**DATASET ENTRIES:**
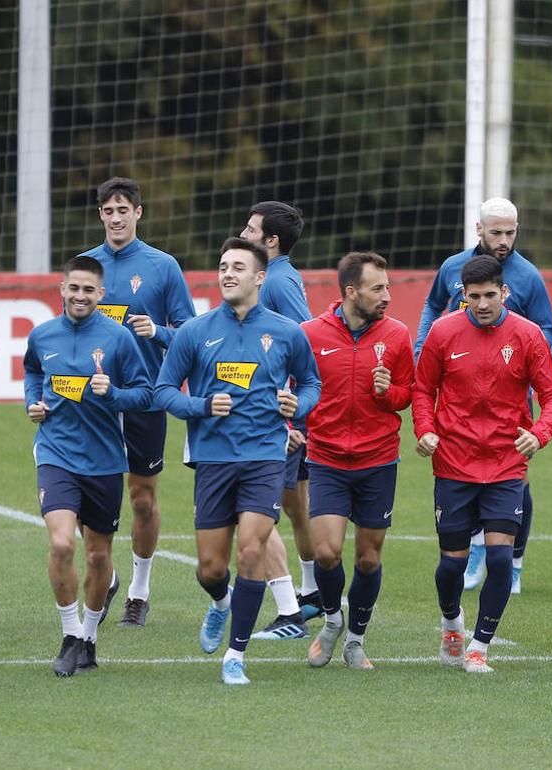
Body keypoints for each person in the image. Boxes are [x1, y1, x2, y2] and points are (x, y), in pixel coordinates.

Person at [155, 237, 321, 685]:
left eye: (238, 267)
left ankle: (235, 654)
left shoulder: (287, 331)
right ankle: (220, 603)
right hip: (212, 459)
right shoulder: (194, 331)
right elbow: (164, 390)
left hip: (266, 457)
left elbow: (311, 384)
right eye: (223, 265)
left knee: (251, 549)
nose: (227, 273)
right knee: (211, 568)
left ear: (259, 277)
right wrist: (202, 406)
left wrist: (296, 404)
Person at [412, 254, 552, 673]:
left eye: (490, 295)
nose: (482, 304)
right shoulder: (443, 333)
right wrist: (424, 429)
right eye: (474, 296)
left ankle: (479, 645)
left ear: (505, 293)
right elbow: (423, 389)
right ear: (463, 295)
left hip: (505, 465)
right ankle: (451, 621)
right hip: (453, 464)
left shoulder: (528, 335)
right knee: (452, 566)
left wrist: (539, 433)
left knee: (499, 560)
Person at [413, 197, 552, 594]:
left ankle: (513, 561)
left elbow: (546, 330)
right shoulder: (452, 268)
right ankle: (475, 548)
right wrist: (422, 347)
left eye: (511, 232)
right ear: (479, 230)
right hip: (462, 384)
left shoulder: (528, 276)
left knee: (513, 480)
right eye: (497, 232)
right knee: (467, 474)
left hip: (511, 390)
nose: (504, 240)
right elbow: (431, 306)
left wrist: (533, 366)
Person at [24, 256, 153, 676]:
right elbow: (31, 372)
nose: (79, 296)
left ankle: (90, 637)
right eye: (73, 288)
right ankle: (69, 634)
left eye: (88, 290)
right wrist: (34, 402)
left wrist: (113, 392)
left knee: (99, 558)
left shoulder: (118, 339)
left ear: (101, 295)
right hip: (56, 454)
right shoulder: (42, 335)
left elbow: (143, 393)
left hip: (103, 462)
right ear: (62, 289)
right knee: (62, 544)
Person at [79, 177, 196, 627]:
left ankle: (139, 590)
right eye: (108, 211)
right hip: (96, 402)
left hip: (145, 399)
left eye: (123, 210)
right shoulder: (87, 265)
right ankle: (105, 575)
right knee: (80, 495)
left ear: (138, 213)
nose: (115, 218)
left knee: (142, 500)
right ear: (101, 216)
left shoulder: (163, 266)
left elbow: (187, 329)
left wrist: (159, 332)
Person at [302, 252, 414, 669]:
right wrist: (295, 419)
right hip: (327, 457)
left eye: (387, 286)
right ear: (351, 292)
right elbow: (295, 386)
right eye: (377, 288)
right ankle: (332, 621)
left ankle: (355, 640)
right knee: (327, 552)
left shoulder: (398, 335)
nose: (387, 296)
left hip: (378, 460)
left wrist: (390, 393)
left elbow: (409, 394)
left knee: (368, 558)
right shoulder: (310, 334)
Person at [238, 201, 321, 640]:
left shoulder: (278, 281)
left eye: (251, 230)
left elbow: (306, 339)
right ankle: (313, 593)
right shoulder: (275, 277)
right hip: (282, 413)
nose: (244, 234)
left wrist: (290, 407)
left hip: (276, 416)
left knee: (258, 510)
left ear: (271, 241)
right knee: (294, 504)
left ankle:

**WHAT TO WORK ON:** Restate word for word the entries above from the line with "right wrist: (295, 419)" through the line with "left wrist: (390, 393)", inclusive, leaving out everything else.

**PROBLEM SOLUTION:**
right wrist: (295, 419)
right hip: (327, 457)
left eye: (387, 286)
right ear: (351, 292)
right elbow: (295, 386)
right eye: (377, 288)
right ankle: (332, 621)
left ankle: (355, 640)
right knee: (327, 552)
left shoulder: (398, 335)
nose: (387, 296)
left hip: (378, 460)
left wrist: (390, 393)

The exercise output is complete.